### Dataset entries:

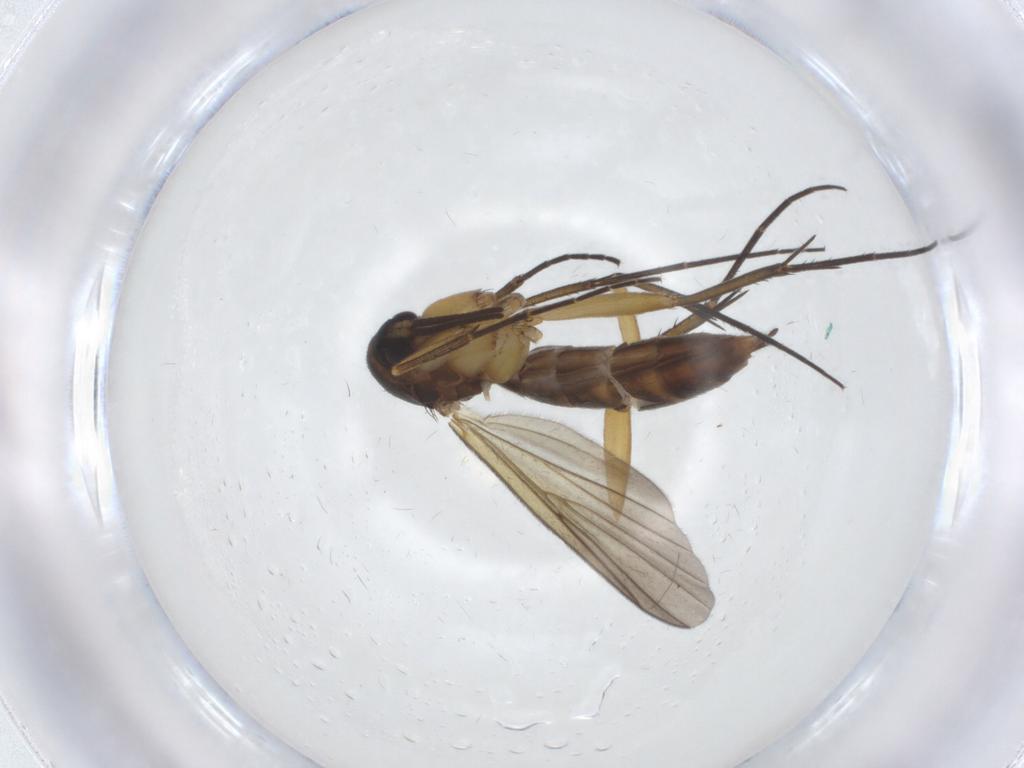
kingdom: Animalia
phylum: Arthropoda
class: Insecta
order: Diptera
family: Mycetophilidae
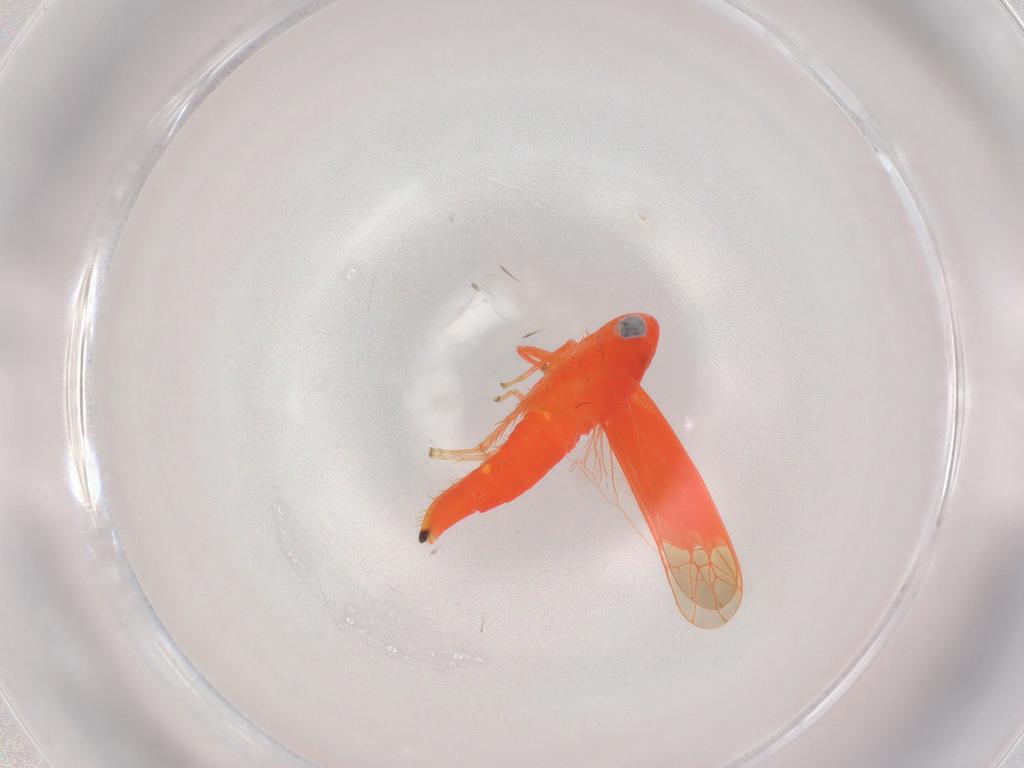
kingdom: Animalia
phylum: Arthropoda
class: Insecta
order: Hemiptera
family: Cicadellidae
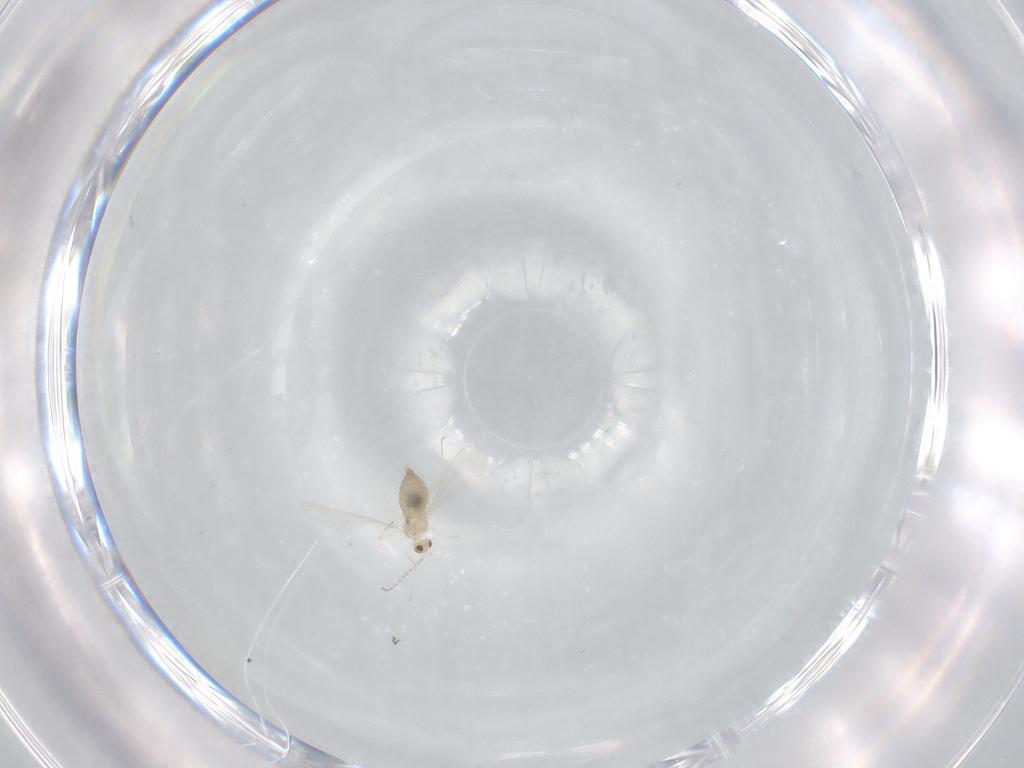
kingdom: Animalia
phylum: Arthropoda
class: Insecta
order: Diptera
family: Cecidomyiidae
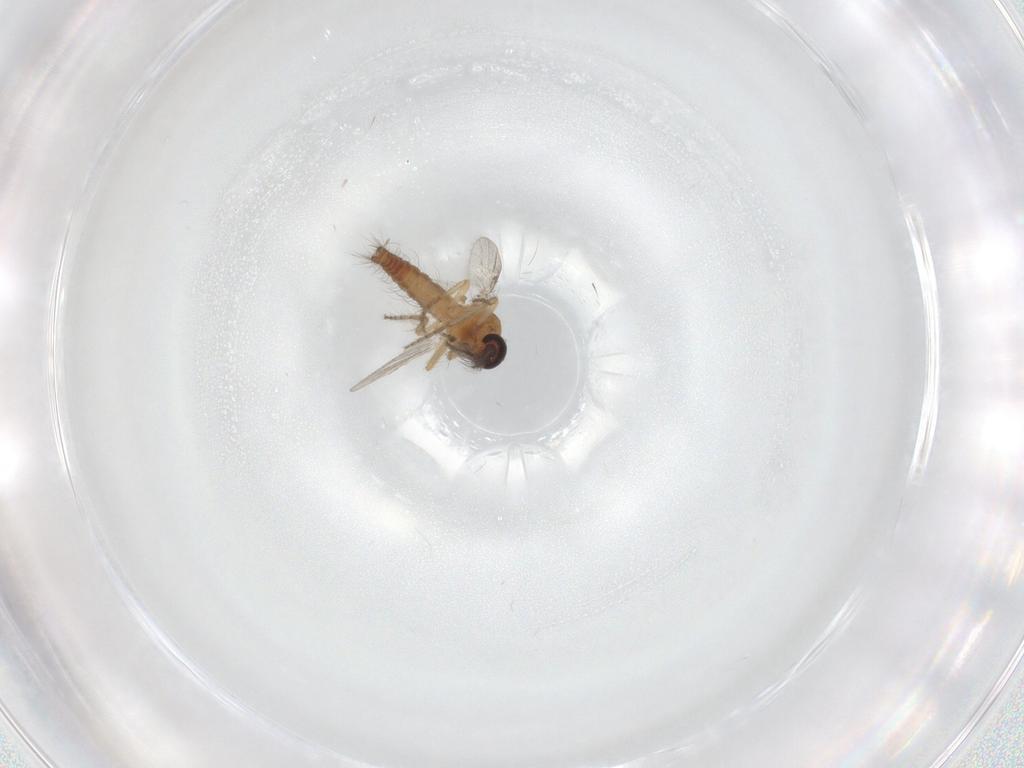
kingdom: Animalia
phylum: Arthropoda
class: Insecta
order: Diptera
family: Ceratopogonidae
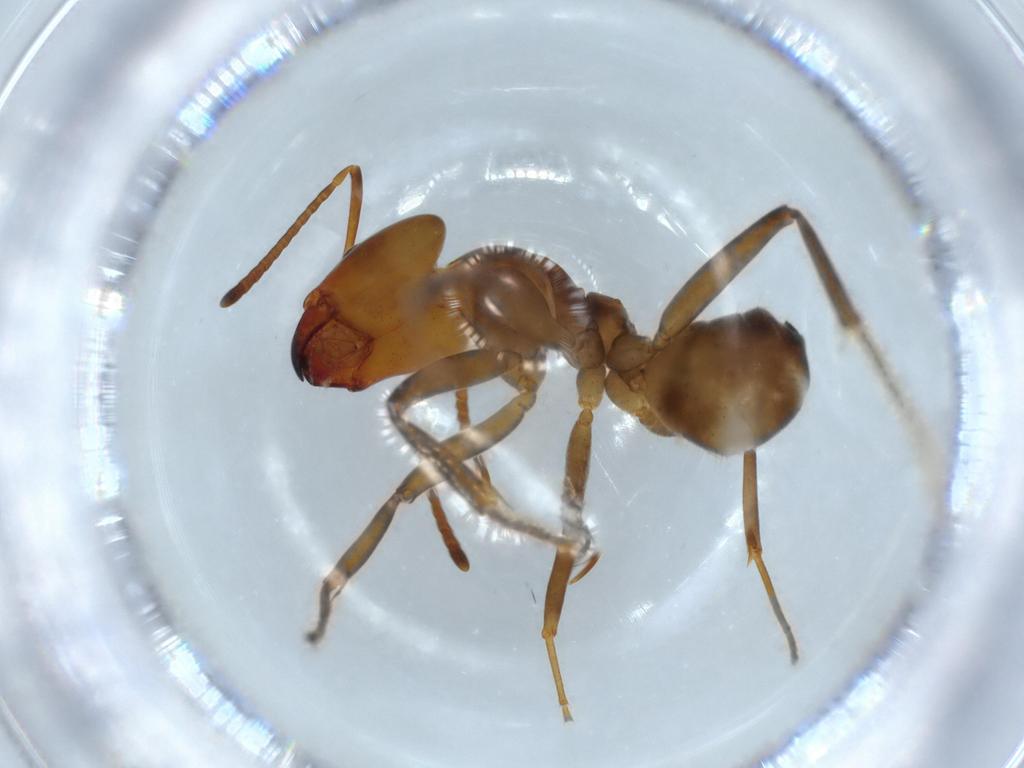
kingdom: Animalia
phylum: Arthropoda
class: Insecta
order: Hymenoptera
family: Formicidae
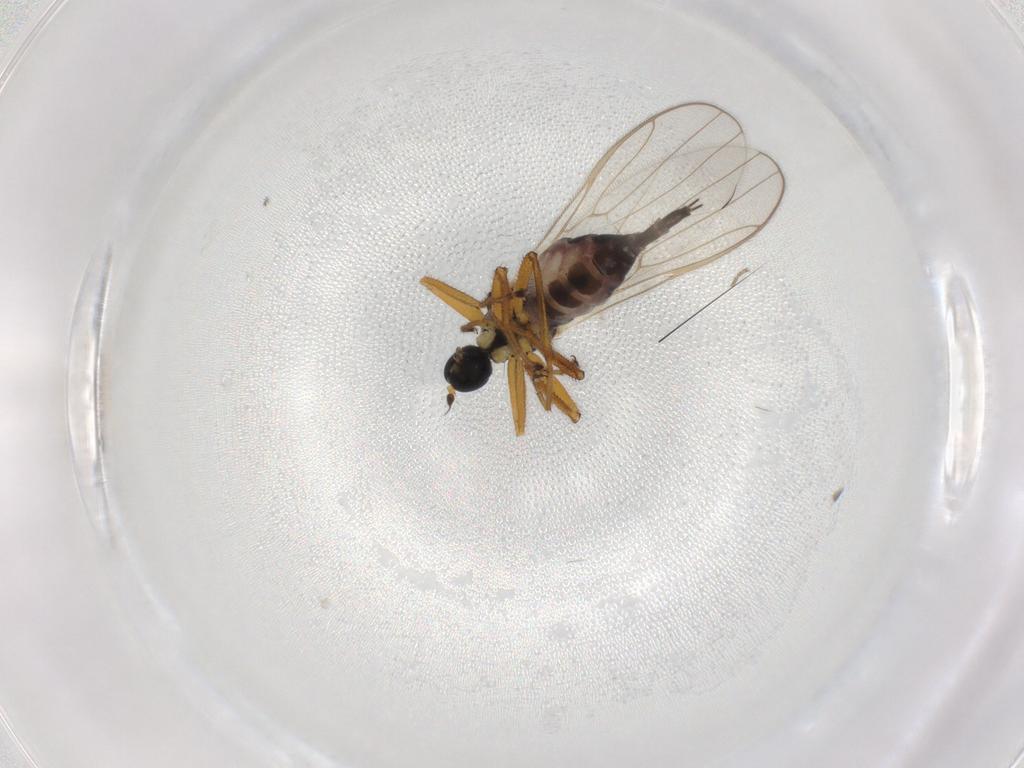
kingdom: Animalia
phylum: Arthropoda
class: Insecta
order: Diptera
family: Hybotidae
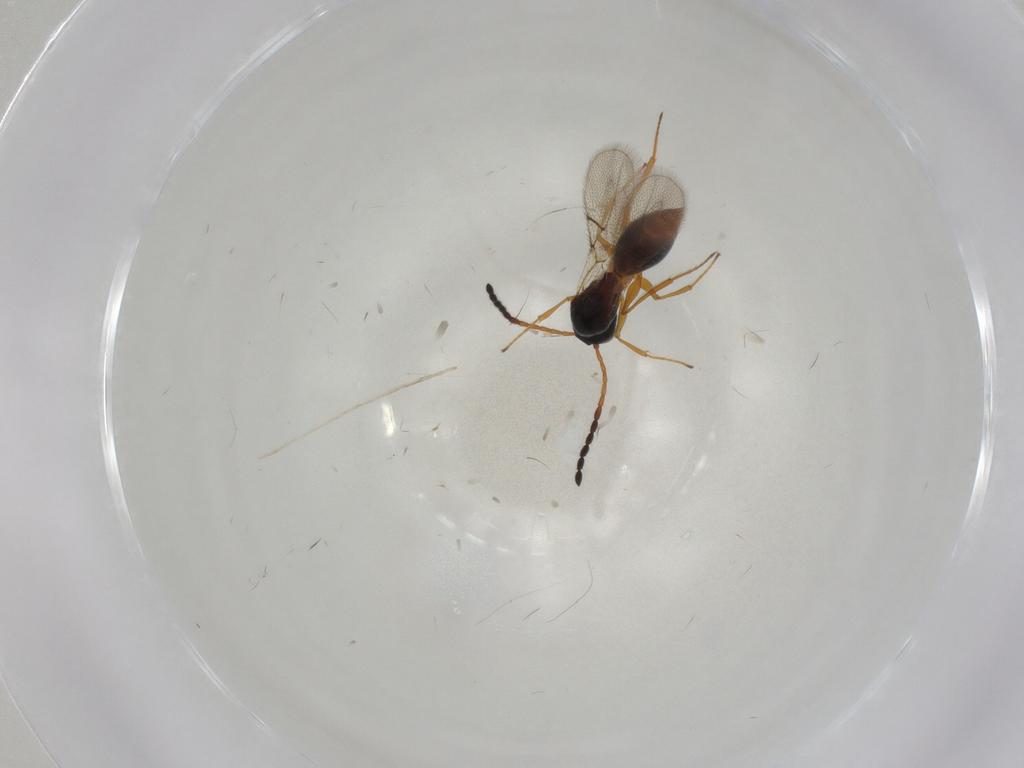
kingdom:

### TASK INSTRUCTIONS:
Convert all the lines above into a JSON list of strings, one string per line and no strings for blank lines. Omit the pictures from the list.

### RESPONSE FOR THIS EXERCISE:
[
  "kingdom: Animalia",
  "phylum: Arthropoda",
  "class: Insecta",
  "order: Diptera",
  "family: Mycetophilidae",
  "kingdom: Animalia",
  "phylum: Arthropoda",
  "class: Insecta",
  "order: Hemiptera",
  "family: Cicadellidae",
  "kingdom: Animalia",
  "phylum: Arthropoda",
  "class: Insecta",
  "order: Diptera",
  "family: Cecidomyiidae",
  "kingdom: Animalia",
  "phylum: Arthropoda",
  "class: Insecta",
  "order: Diptera",
  "family: Ceratopogonidae",
  "kingdom: Animalia",
  "phylum: Arthropoda",
  "class: Insecta",
  "order: Hymenoptera",
  "family: Formicidae",
  "kingdom: Animalia",
  "phylum: Arthropoda",
  "class: Insecta",
  "order: Diptera",
  "family: Hybotidae",
  "kingdom:"
]